PSA: Ubuntu 26.04 makes it easier to get started with AMD XDNA2 NPU

Posted by jfowers_amd@reddit | LocalLLaMA | View on Reddit | 12 comments

https://lemonade-server.ai/flm_npu_linux.html

[-]

DevelopmentBorn3978@reddit

on a side note, I've just discovered that on strix halo (using linux) the npu power mode could be set from "performance" (or "default" ) to "turbo" through the command xrt-smi configure -d 0000:c6:00.1 --pmode turbo, (where "0000:C6:00.1" is the bdf reported by the command xrt-smi examine). Still to be tested for quantifying effective performances gains tho

[-]

DevelopmentBorn3978@reddit

on a side note to the side note, executing the same above prompt with llama-cli compiled for vulkan using the same model (ud-q8_k_xl) gives back these statistics: [ Prompt: 370.7 t/s | Generation: 43.1 t/s ] even if it takes longer to answer

[-]

Glittering-Call8746@reddit

How useful is a 2b model ? Use case pls ?

[-]

RobotRobotWhatDoUSee@reddit

Very interested, but don't know much about NPU performance. On something like a strix halo machine, should I think of this as a way to run another small fast model in parallel with a bigger slower model on the igpu?

Or what should I think of as NPU use cases?

[-]

ImportancePitiful795@reddit

You are in for a treat what can do with the NPU.

https://www.youtube.com/@FastFlowLM-YT

For a 1.5W little tiny chip (as small as little finger nail) inside the I/O die, is extremely powerful.

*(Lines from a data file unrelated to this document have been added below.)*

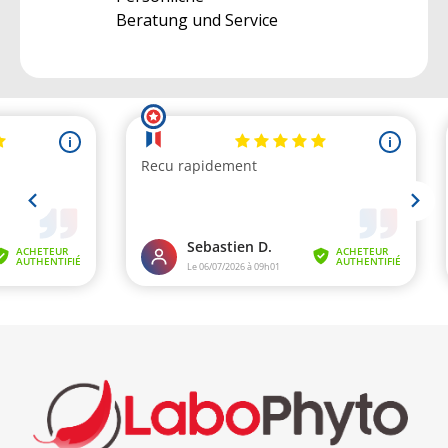
Beratung und Service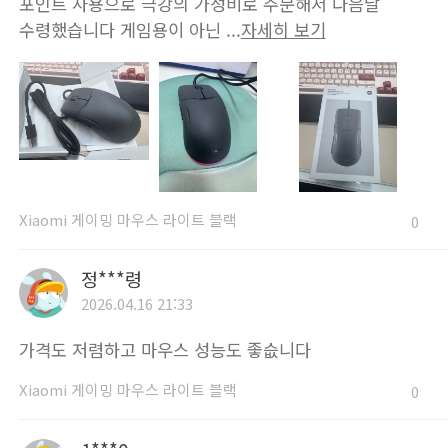
포인트 사용으로 극강의 가성비로 주문해서 다음날
수령했습니다 게임용이 아닌 ...
자세히 보기
Xiaomi 게이밍 마우스 라이트 블랙
0
정***령
2026.04.16 21:33
가격도 저렴하고 마우스 성능도 좋슶니다
Xiaomi 게이밍 마우스 라이트 블랙
0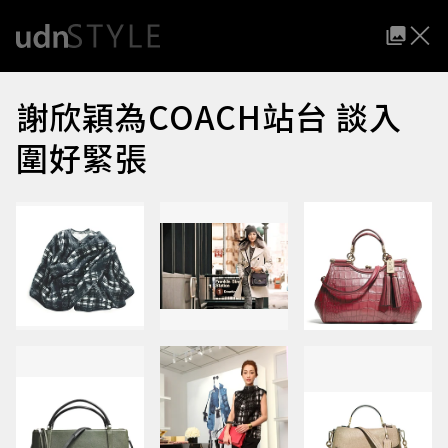
謝欣穎為COACH站台 談入
圍好緊張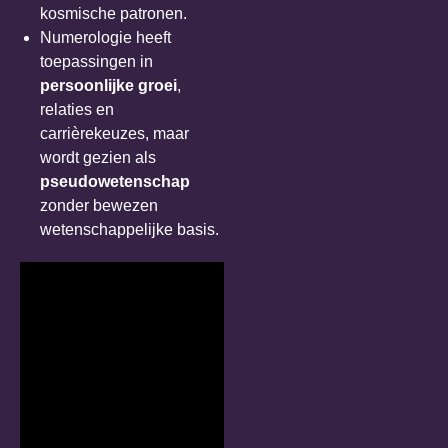
kosmische patronen.
Numerologie heeft
toepassingen in
persoonlijke groei
,
relaties en
carrièrekeuzes, maar
wordt gezien als
pseudowetenschap
zonder bewezen
wetenschappelijke basis.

A full "chiplet" size version (no bigger than the 8 core chiplet CCD of the AMD 395), could be running way larger models with massive efficiency at high speeds.

[-]

RobotRobotWhatDoUSee@reddit

Ah, interesting, thanks for the NPU experiments channel!

[-]

ImportancePitiful795@reddit

There are so many things for Strix Halo currently on the works. There is even a Beta for full MLX support.

[-]

DevelopmentBorn3978@reddit

Being quite energy efficient and quite fast especially regarding the time to first token of responses, one use case I've envisioned so far for npu is almost-realtime-voice-transcription without boggling the cpu/gpu hw. My prototyped experiments into this field so far beared to early nice results mostly by accessing the fastfloflm server (part of the lemonade framework yet independently usable) serving whisper models. Hopefully more will come if/when the iron compiler will be incorporated not just into windows only copilot+ stuff but instead also into projects like llama.cpp (or maybe into vllm) and also when it will be more feasible to indipendently train/quantize/fine tune more recent models for running into npu and in hybrid mode (that should be sort of speculative decoding, where prompt/rag is first computed by the fast but less capable npu and then passed to the more powerful but slower gpu) than the one shared by amd through onnxmodelzoo and similar repositories. Other exciting use cases could be related fast visual recognition

[-]

jfowers_amd@reddit (OP)

Cheers! I’m not an expert on Arch, but there are maintainers on the Lemonade Discord who would be happy to help you.